Passage provided -
+ + + +
# Bolt heat issue with OTA coax cable



## Nana93 (Jan 21, 2016)

Grandma need help!
I'm using Bolt with HD Anntenna, so far everything looks fine except very hot Bolt's coax cable connector...Is this normal? or How can I fix it?


----------



## JoeKustra (Dec 7, 2012)

Nana93 said:


> Grandma need help!
> I'm using Bolt with HD Anntenna, so far everything looks fine except very hot Bolt's coax cable connector...Is this normal? or How can I fix it?


One person's very hot is another person's warm. The coax connector has always been a hot spot. If it's_ really_ hot, there may be a problem. But if all your channels look good, get a fan. I use one with my Mini.

Also on the third page of System Information, your MBT (motherboard temp) is shown in C. A temp of 40C is good.


----------



## unitron (Apr 28, 2006)

Nana93 said:


> Grandma need help!
+ + + +
Provided information -

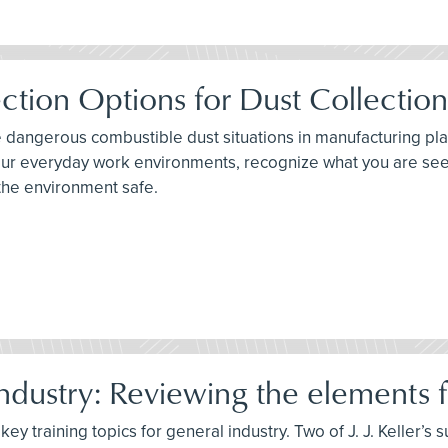
ction Options for Dust Collectio
e dangerous combustible dust situations in manufacturing plan
 your everyday work environments, recognize what you are se
the environment safe.
dustry: Reviewing the elements fo
ey training topics for general industry. Two of J. J. Keller’s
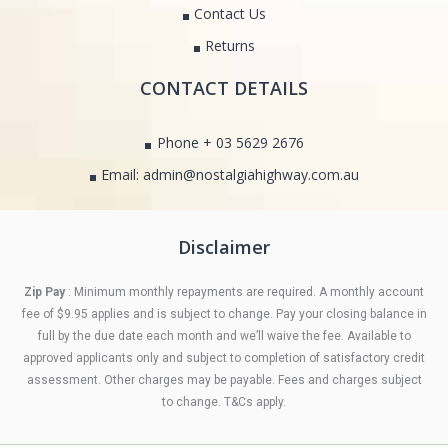
Contact Us
Returns
CONTACT DETAILS
Phone + 03 5629 2676
Email: admin@nostalgiahighway.com.au
Disclaimer
Zip Pay
: Minimum monthly repayments are required. A monthly account
fee of $9.95 applies and is subject to change. Pay your closing balance in
full by the due date each month and we’ll waive the fee. Available to
approved applicants only and subject to completion of satisfactory credit
assessment. Other charges may be payable. Fees and charges subject
to change. T&Cs apply.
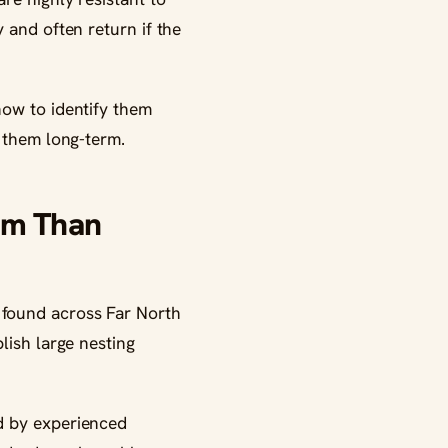
 and often return if the
how to identify them
e them long-term.
em Than
 found across Far North
lish large nesting
d by experienced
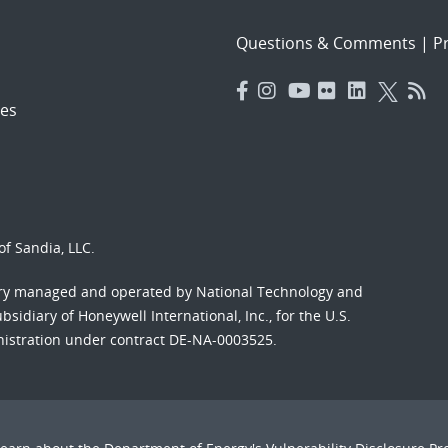
Questions & Comments
|
Pr
es
f Sandia, LLC.
ory managed and operated by National Technology and
sidiary of Honeywell International, Inc., for the U.S.
nistration under contract DE-NA-0003525.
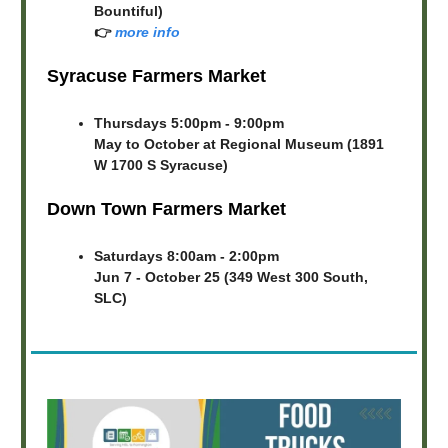
Bountiful)
👉
more info
Syracuse Farmers Market
Thursdays 5:00pm - 9:00pm
May to October at Regional Museum (1891
W 1700 S Syracuse)
Down Town Farmers Market
Saturdays 8:00am - 2:00pm
Jun 7 - October 25 (349 West 300 South,
SLC)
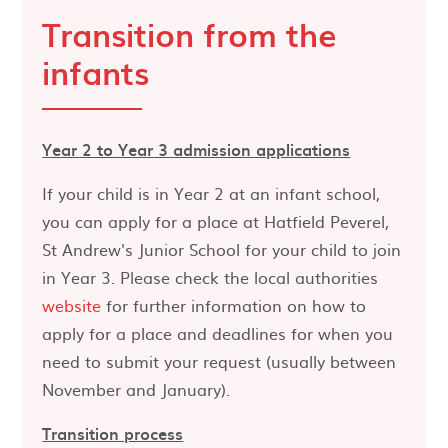
Transition from the
infants
Year 2 to Year 3
admission applications
If your child is in Year 2 at an infant school,
you can apply for a place at Hatfield Peverel,
St Andrew's Junior School for your child to join
in Year 3. Please check the local authorities
website
for further information on how to
apply for a place and deadlines for when you
need to submit your request (usually between
November and January).
Transition process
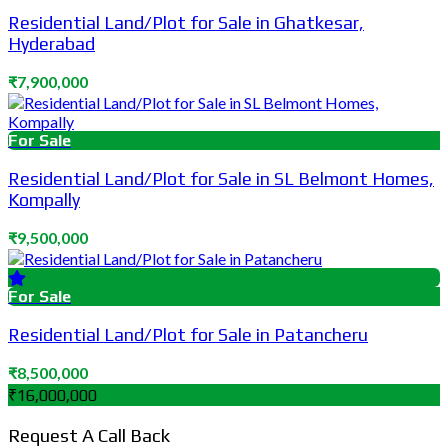
Residential Land/Plot for Sale in Ghatkesar,
Hyderabad
₹7,900,000
For Sale
Residential Land/Plot for Sale in SL Belmont Homes,
Kompally
₹9,500,000
For Sale
Residential Land/Plot for Sale in Patancheru
₹8,500,000
₹16,000,000
Request A Call Back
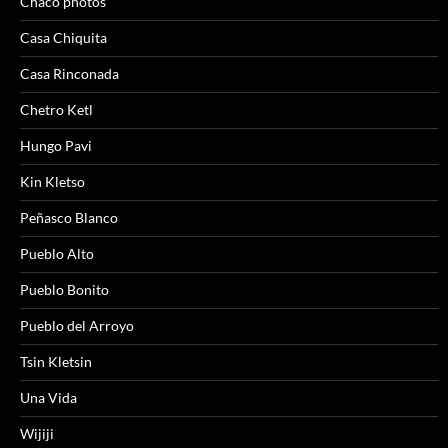
Chaco photos
Casa Chiquita
Casa Rinconada
Chetro Ketl
Hungo Pavi
Kin Kletso
Peñasco Blanco
Pueblo Alto
Pueblo Bonito
Pueblo del Arroyo
Tsin Kletsin
Una Vida
Wijiji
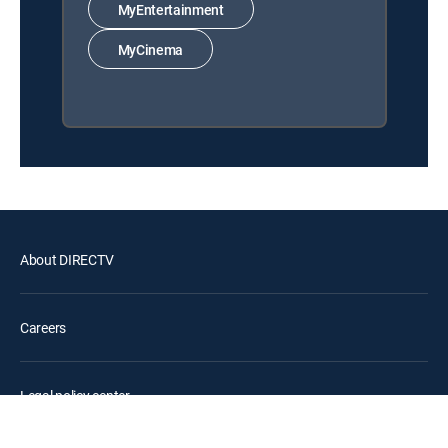
MyEntertainment
MyCinema
About DIRECTV
Careers
Legal policy center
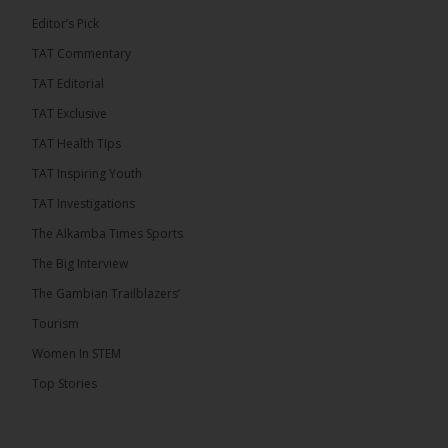
Editor’s Pick
TAT Commentary
TAT Editorial
TAT Exclusive
TAT Health TIps
TAT Inspiring Youth
TAT Investigations
The Alkamba Times Sports
The Big Interview
The Gambian Trailblazers’
Tourism
Women In STEM
Top Stories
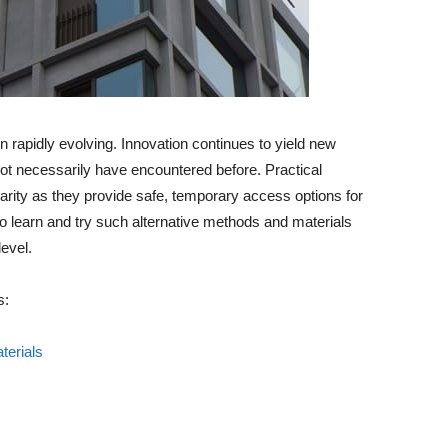
 rapidly evolving. Innovation continues to yield new
ot necessarily have encountered before. Practical
larity as they provide safe, temporary access options for
to learn and try such alternative methods and materials
level.
s:
terials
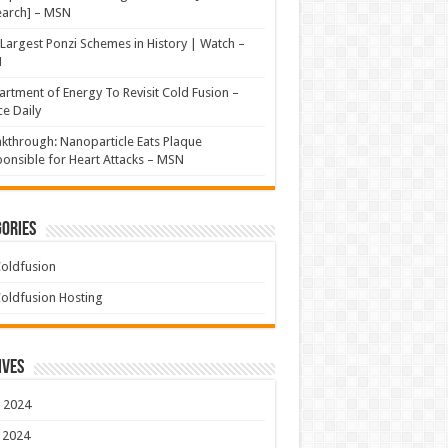
earch] – MSN
Largest Ponzi Schemes in History | Watch –
N
rtment of Energy To Revisit Cold Fusion –
e Daily
kthrough: Nanoparticle Eats Plaque
onsible for Heart Attacks – MSN
ories
oldfusion
oldfusion Hosting
ives
 2024
 2024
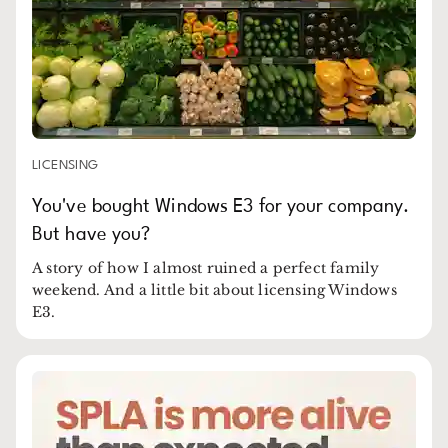
LICENSING
You've bought Windows E3 for your company.
But have you?
A story of how I almost ruined a perfect family
weekend. And a little bit about licensing Windows
E3.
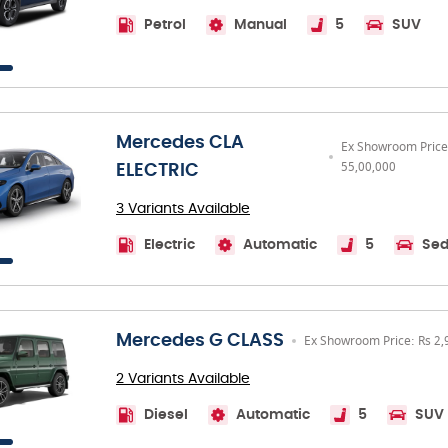
Petrol
Manual
5
SUV
Mercedes CLA
Ex Showroom Price
55,00,000
ELECTRIC
3 Variants Available
Electric
Automatic
5
Se
Mercedes G CLASS
Ex Showroom Price: Rs 2,
2 Variants Available
Diesel
Automatic
5
SUV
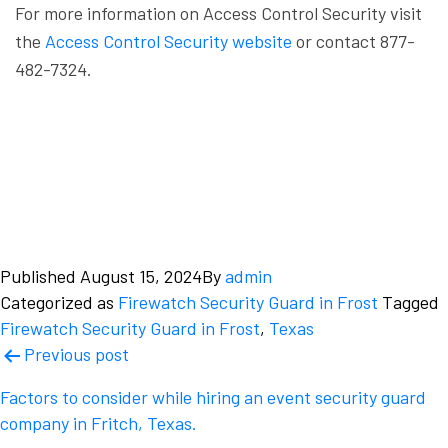
For more information on Access Control Security visit
the
Access Control Security website
or contact 877-
482-7324.
Published
August 15, 2024
By
admin
Categorized as
Firewatch Security Guard in Frost
Tagged
Firewatch Security Guard in Frost
,
Texas
Post
Previous post
navigation
Factors to consider while hiring an event security guard
company in Fritch, Texas.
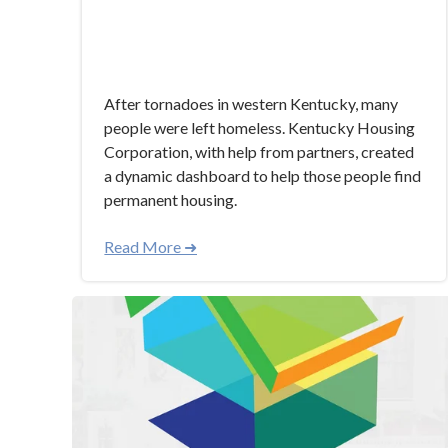
After tornadoes in western Kentucky, many
people were left homeless. Kentucky Housing
Corporation, with help from partners, created
a dynamic dashboard to help those people find
permanent housing.
Read More ➜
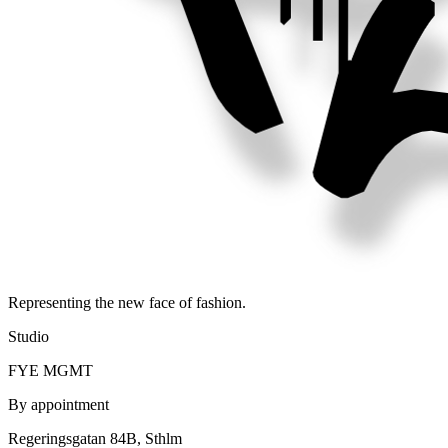
Representing the new face of fashion.
Studio
FYE MGMT
By appointment
Regeringsgatan 84B, Sthlm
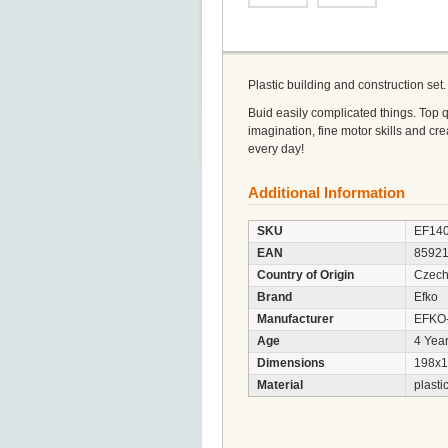
Plastic building and construction set.
Buid easily complicated things. Top 
imagination, fine motor skills and cre
every day!
Additional Information
SKU
EF14
EAN
8592
Country of Origin
Czech
Brand
Efko
Manufacturer
EFKO-k
Age
4 Year
Dimensions
198x1
Material
plasti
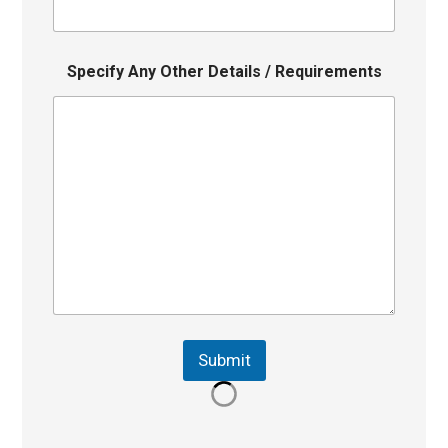
Specify Any Other Details / Requirements
Submit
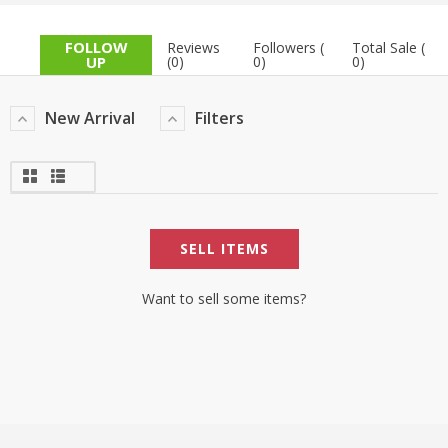
TOP BRANDS
TOP BRANDS
FOLLOW
Reviews
Followers (
Total Sale (
UP
(0)
0)
0)
WOMEN JEWELLERY
COMBO AND DEALS
New Arrival
Filters
WOMEN SHOES
COMBO AND DEALS
NEW ARRIVAL
SELL ITEMS
SALE
Want to sell some items?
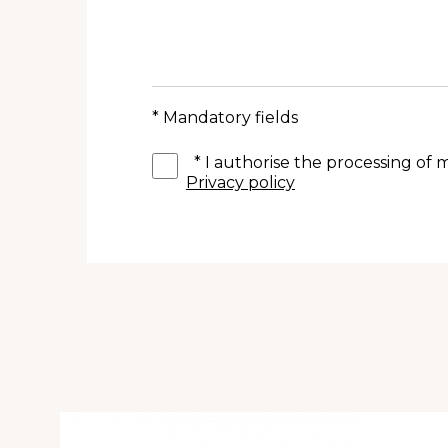
* Mandatory fields
*
I authorise the processing of
Privacy policy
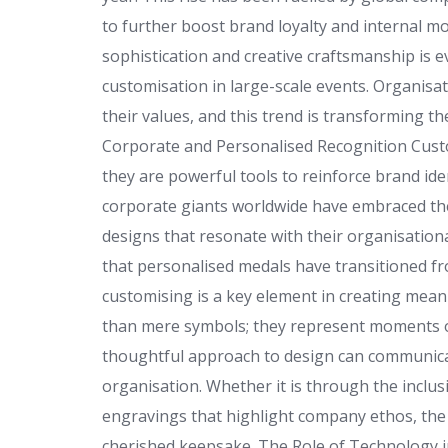
to further boost brand loyalty and internal mo
sophistication and creative craftsmanship is e
customisation in large-scale events. Organisa
their values, and this trend is transforming 
Corporate and Personalised Recognition Custo
they are powerful tools to reinforce brand 
corporate giants worldwide have embraced the
designs that resonate with their organisationa
that personalised medals have transitioned fr
customising is a key element in creating mea
than mere symbols; they represent moments o
thoughtful approach to design can communicate
organisation. Whether it is through the inclusi
engravings that highlight company ethos, th
cherished keepsake. The Role of Technology 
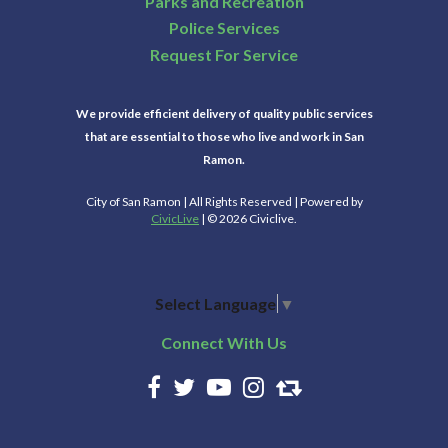
Parks and Recreation
Police Services
Request For Service
We provide efficient delivery of quality public services
that are essential to those who live and work in San
Ramon.
City of San Ramon | All Rights Reserved | Powered by
CivicLive
| © 2026 Civiclive.
Select Language
▼
Connect With Us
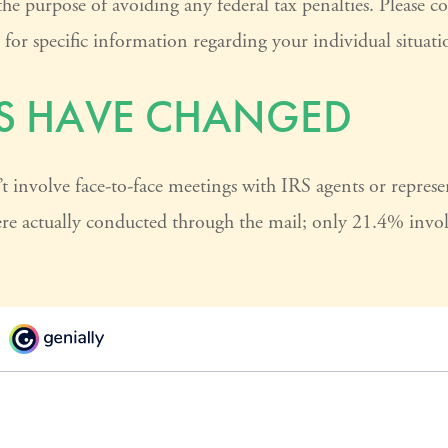
the purpose of avoiding any federal tax penalties. Please co
s for specific information regarding your individual situati
S HAVE CHANGED
t involve face-to-face meetings with IRS agents or represen
e actually conducted through the mail; only 21.4% involv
+ + + +
Task prompt -
Reproduce word for word the part of the Bolt coax heat thread that runs from "One person's very" to "with my Mini.".

Worked solution -
One person's very hot is another person's warm. The coax connector has always been a hot spot. If it's_ really_ hot, there may be a problem. But if all your channels look good, get a fan. I use one with my Mini.